Problem requirements: Restate the whole listing below word for word and keep the images out.

::: Input for this task

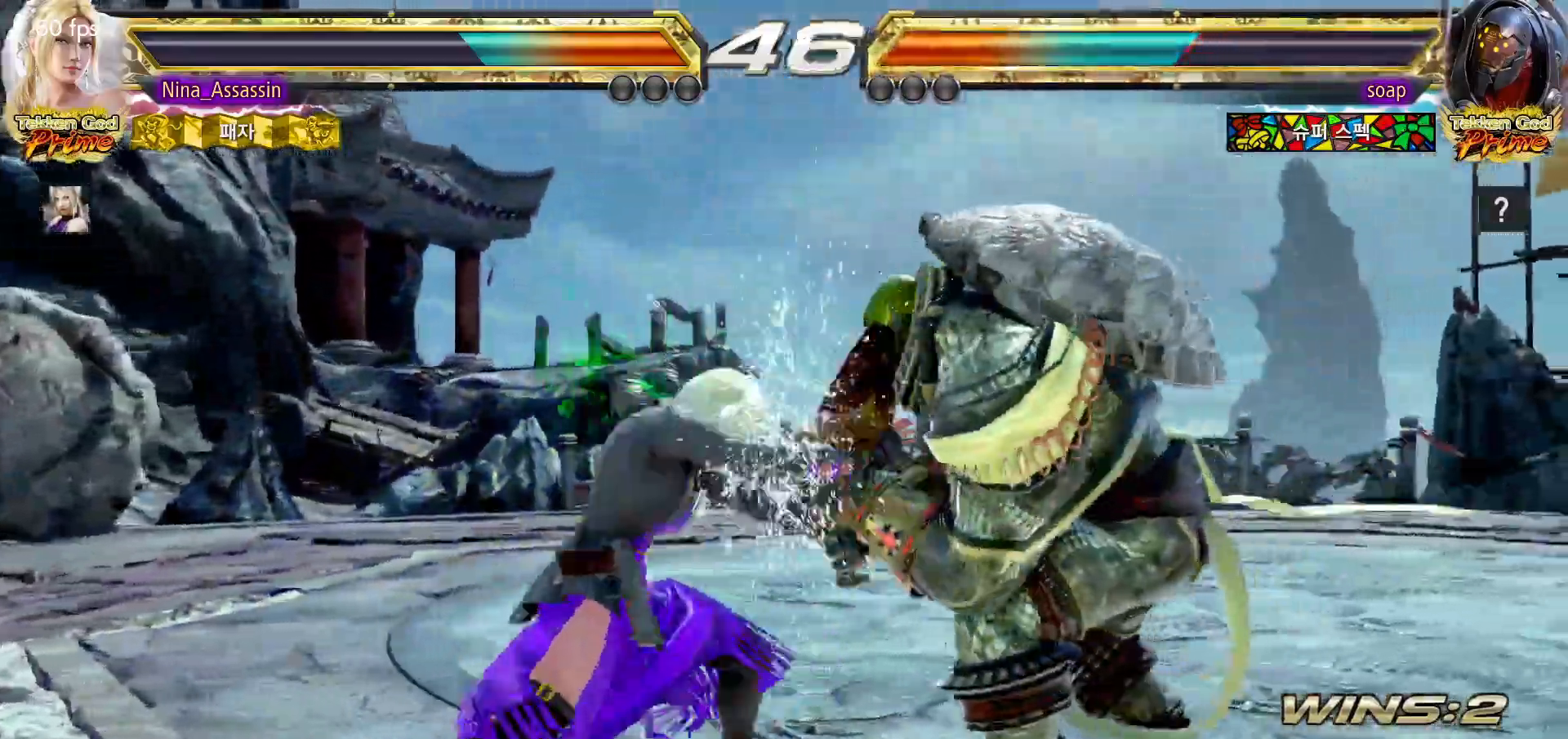
{"dt_ms": 500, "buttons": [], "left_stick": "center", "events": [[117, "left_stick", "down-right"], [167, "SQUARE", "down"], [233, "SQUARE", "up"], [317, "TRIANGLE", "down"], [367, "left_stick", "center"], [400, "TRIANGLE", "up"]]}
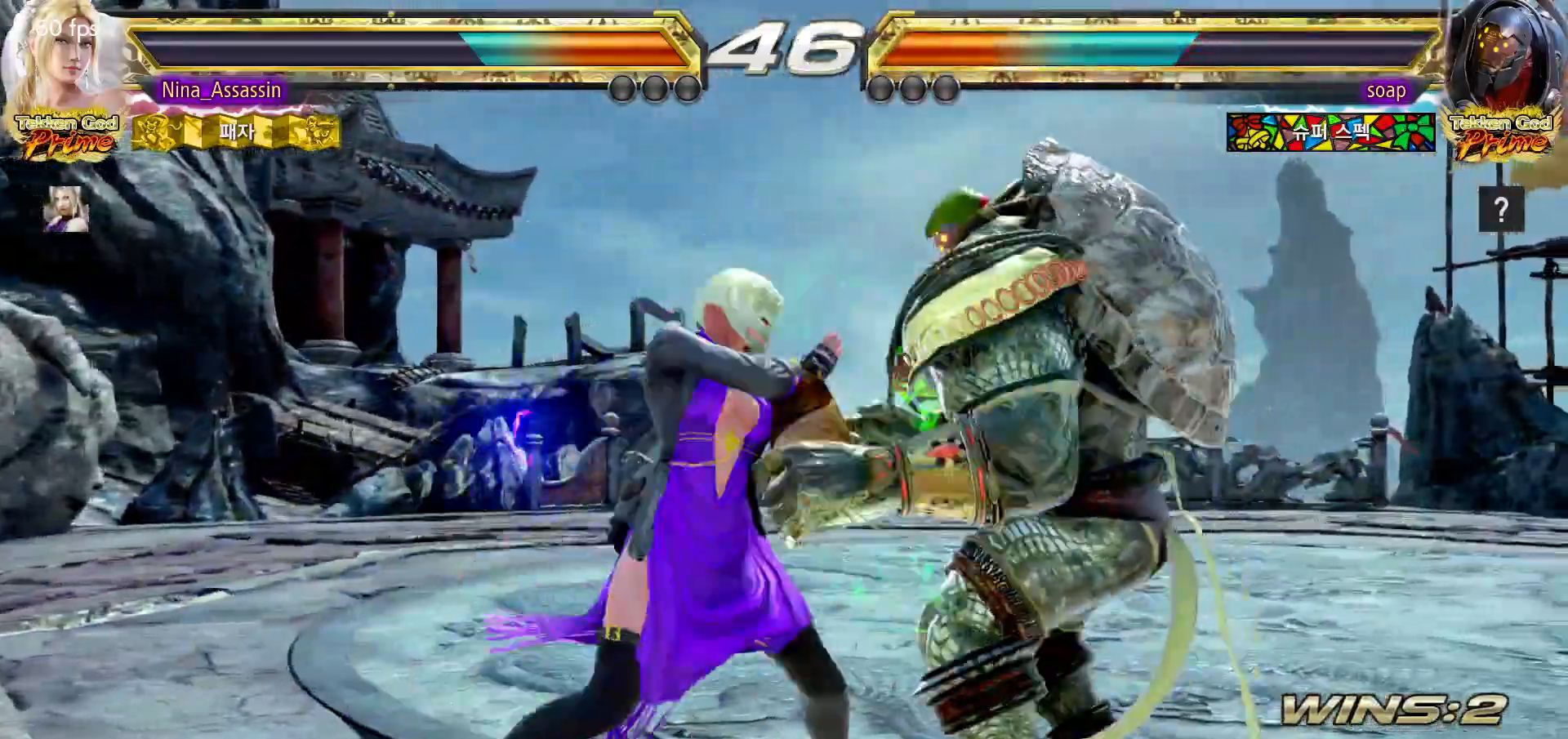
{"dt_ms": 500, "buttons": [], "left_stick": "center", "events": [[300, "left_stick", "down"], [367, "left_stick", "center"]]}
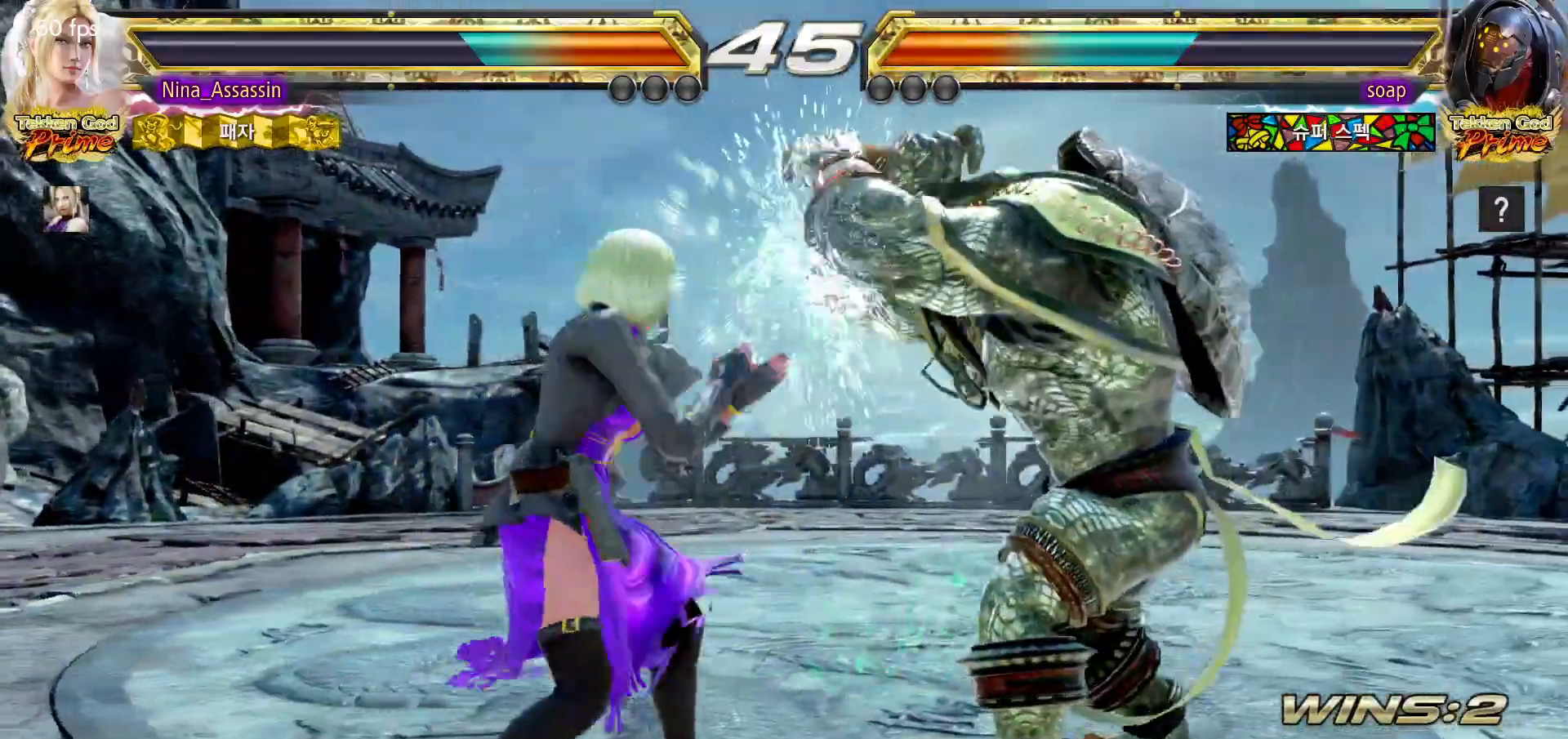
{"dt_ms": 500, "buttons": [], "left_stick": "down-left"}
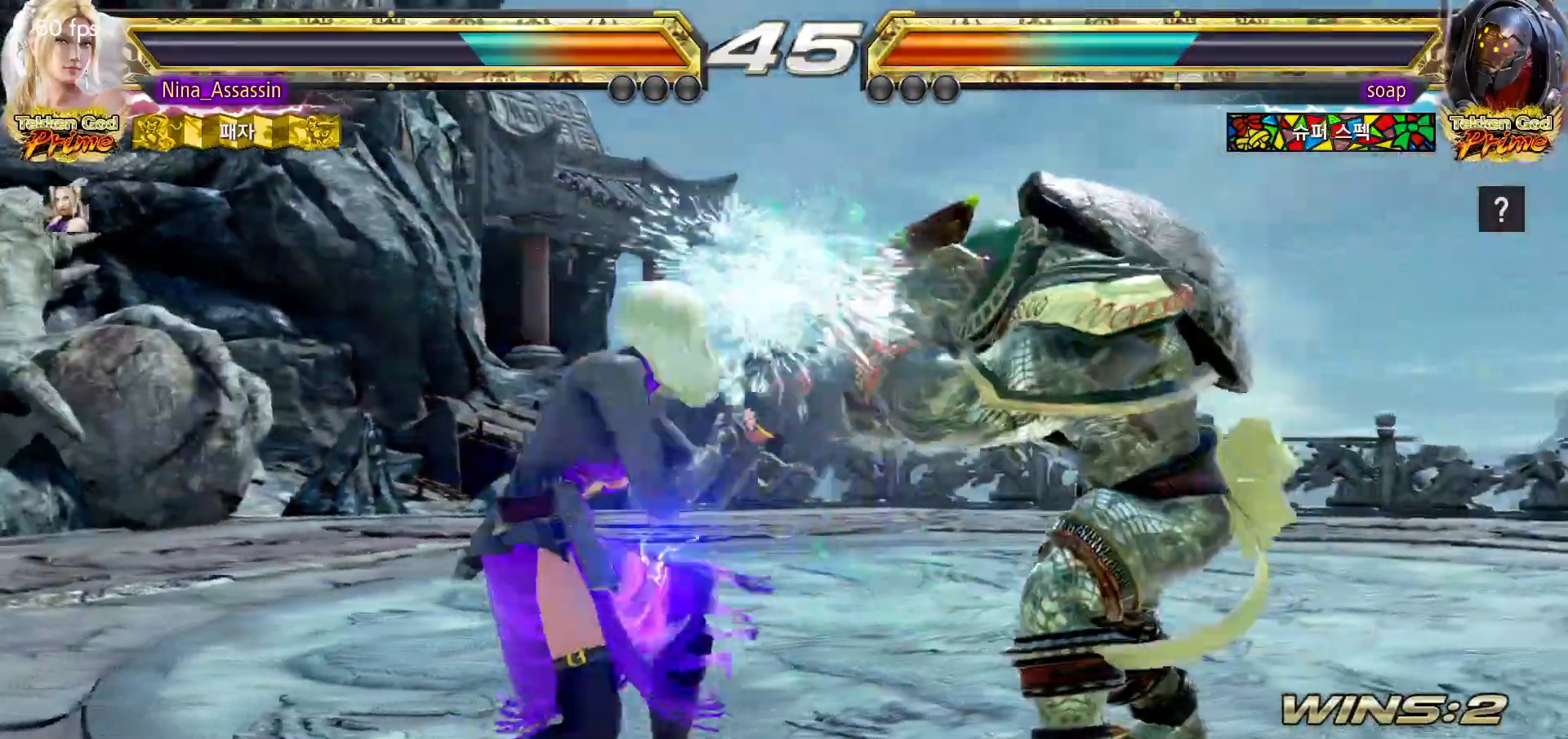
{"dt_ms": 500, "buttons": [], "left_stick": "left", "events": [[17, "CROSS", "down"], [100, "CROSS", "up"], [117, "TRIANGLE", "down"], [183, "TRIANGLE", "up"], [200, "left_stick", "center"], [250, "TRIANGLE", "down"], [300, "TRIANGLE", "up"], [350, "left_stick", "left"]]}
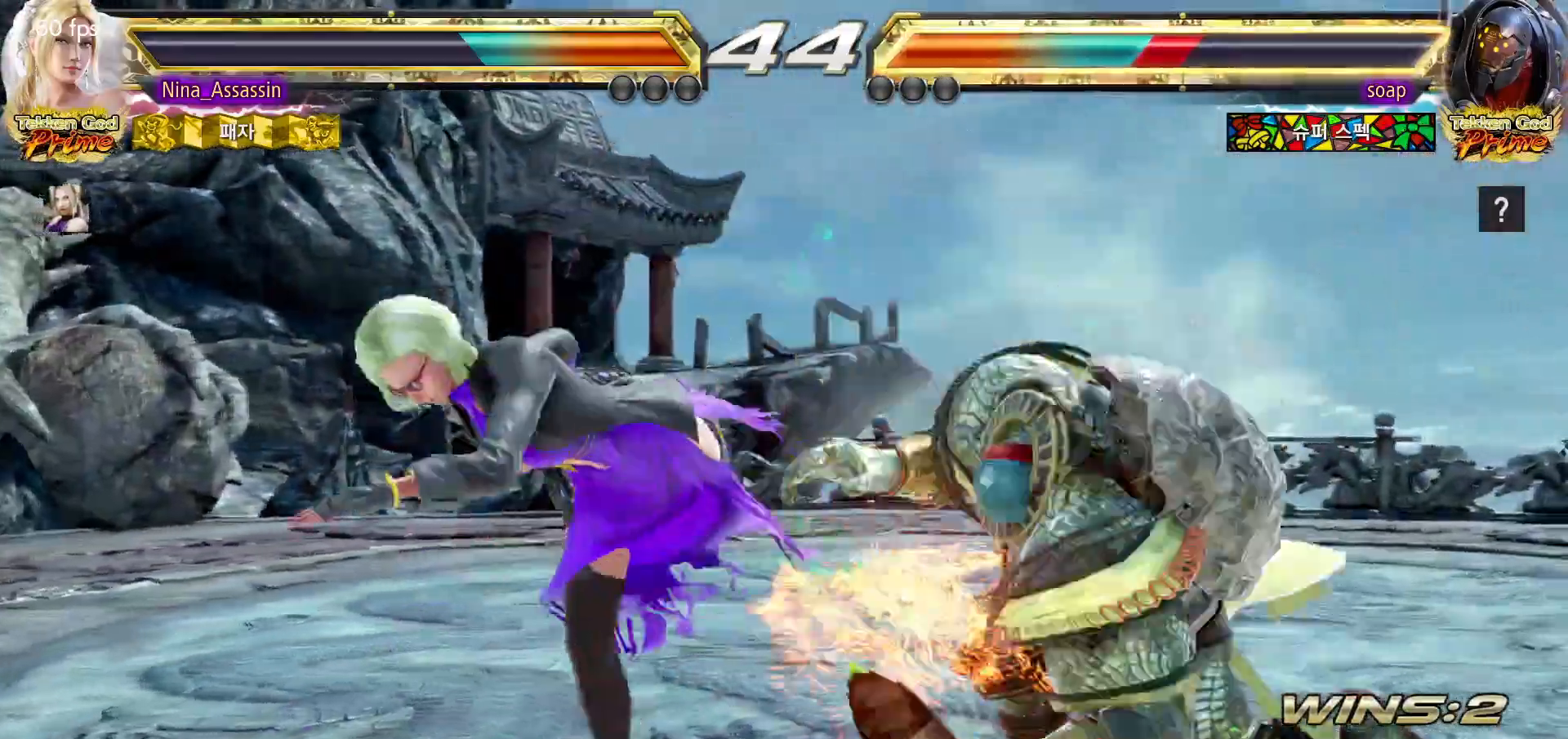
{"dt_ms": 500, "buttons": ["TRIANGLE"], "left_stick": "center", "events": [[150, "left_stick", "center"], [267, "left_stick", "down-right"], [283, "SQUARE", "down"], [367, "SQUARE", "up"], [433, "TRIANGLE", "down"], [433, "left_stick", "center"]]}
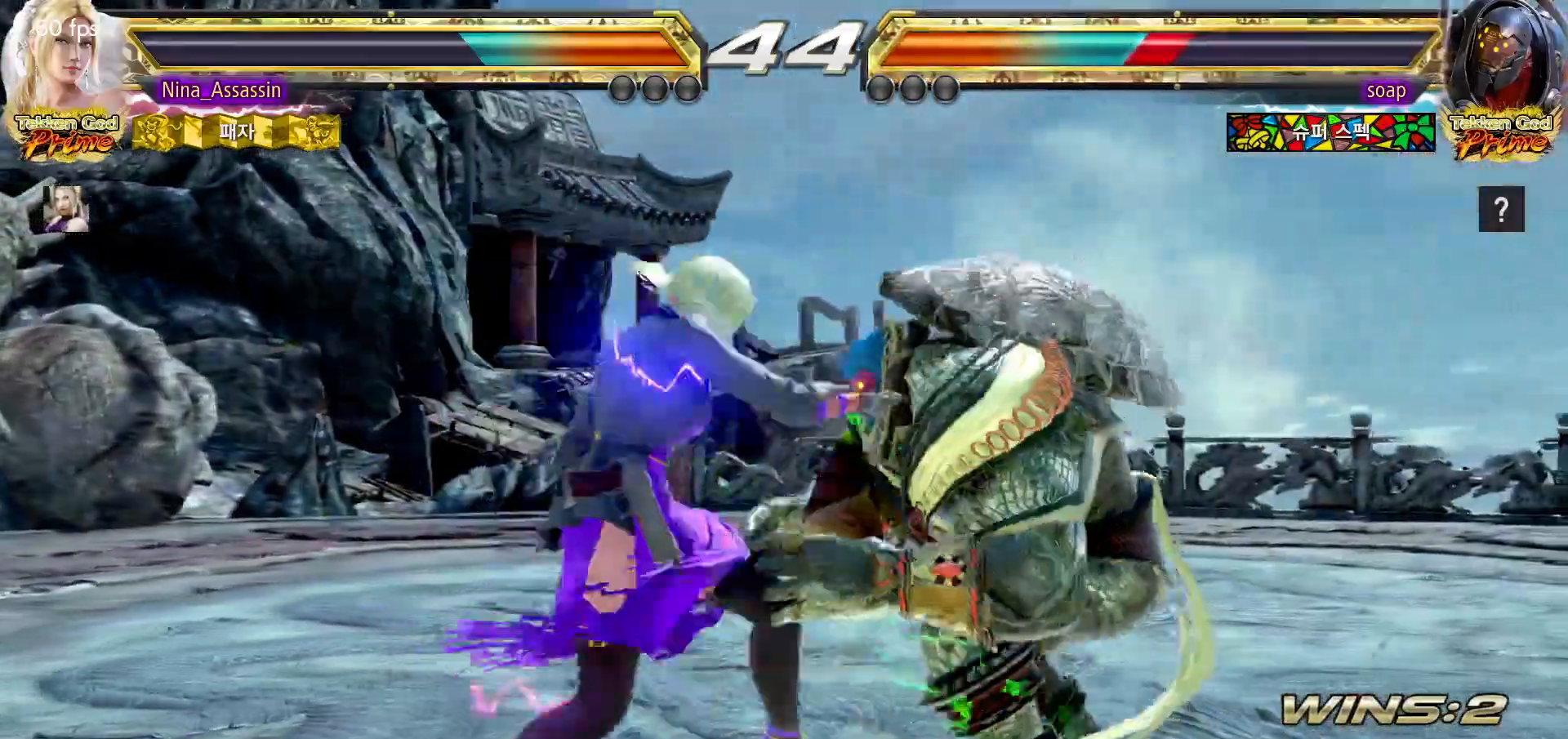
{"dt_ms": 500, "buttons": [], "left_stick": "center", "events": [[17, "TRIANGLE", "up"], [367, "left_stick", "up"], [450, "left_stick", "center"]]}
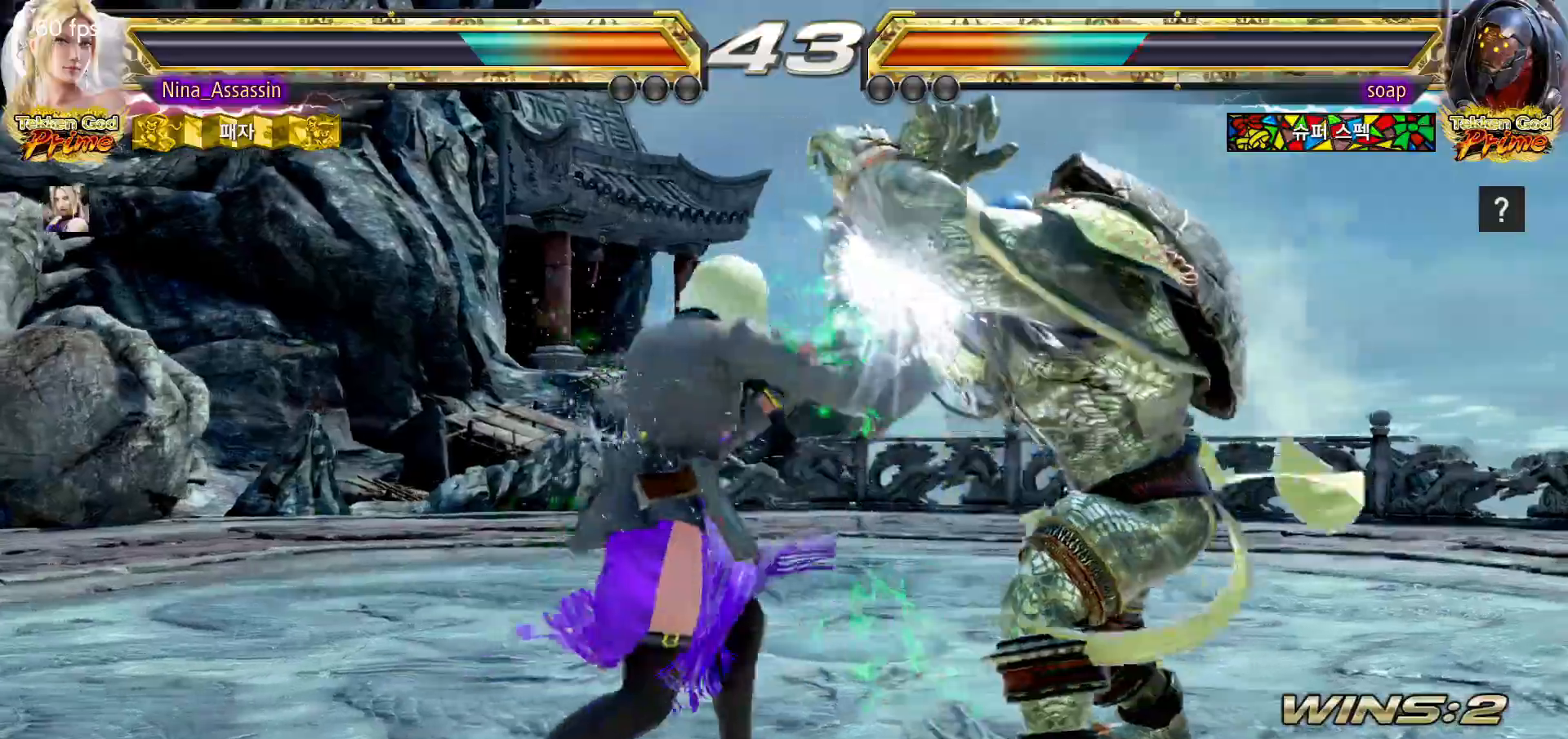
{"dt_ms": 500, "buttons": [], "left_stick": "center", "events": [[100, "SQUARE", "down"], [150, "SQUARE", "up"], [233, "left_stick", "right"], [500, "left_stick", "center"]]}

::::::

Exercise result:
{"dt_ms": 500, "buttons": [], "left_stick": "center", "events": [[117, "left_stick", "down-right"], [167, "SQUARE", "down"], [233, "SQUARE", "up"], [317, "TRIANGLE", "down"], [367, "left_stick", "center"], [400, "TRIANGLE", "up"]]}
{"dt_ms": 500, "buttons": [], "left_stick": "center", "events": [[300, "left_stick", "down"], [367, "left_stick", "center"]]}
{"dt_ms": 500, "buttons": [], "left_stick": "down-left"}
{"dt_ms": 500, "buttons": [], "left_stick": "left", "events": [[17, "CROSS", "down"], [100, "CROSS", "up"], [117, "TRIANGLE", "down"], [183, "TRIANGLE", "up"], [200, "left_stick", "center"], [250, "TRIANGLE", "down"], [300, "TRIANGLE", "up"], [350, "left_stick", "left"]]}
{"dt_ms": 500, "buttons": ["TRIANGLE"], "left_stick": "center", "events": [[150, "left_stick", "center"], [267, "left_stick", "down-right"], [283, "SQUARE", "down"], [367, "SQUARE", "up"], [433, "TRIANGLE", "down"], [433, "left_stick", "center"]]}
{"dt_ms": 500, "buttons": [], "left_stick": "center", "events": [[17, "TRIANGLE", "up"], [367, "left_stick", "up"], [450, "left_stick", "center"]]}
{"dt_ms": 500, "buttons": [], "left_stick": "center", "events": [[100, "SQUARE", "down"], [150, "SQUARE", "up"], [233, "left_stick", "right"], [500, "left_stick", "center"]]}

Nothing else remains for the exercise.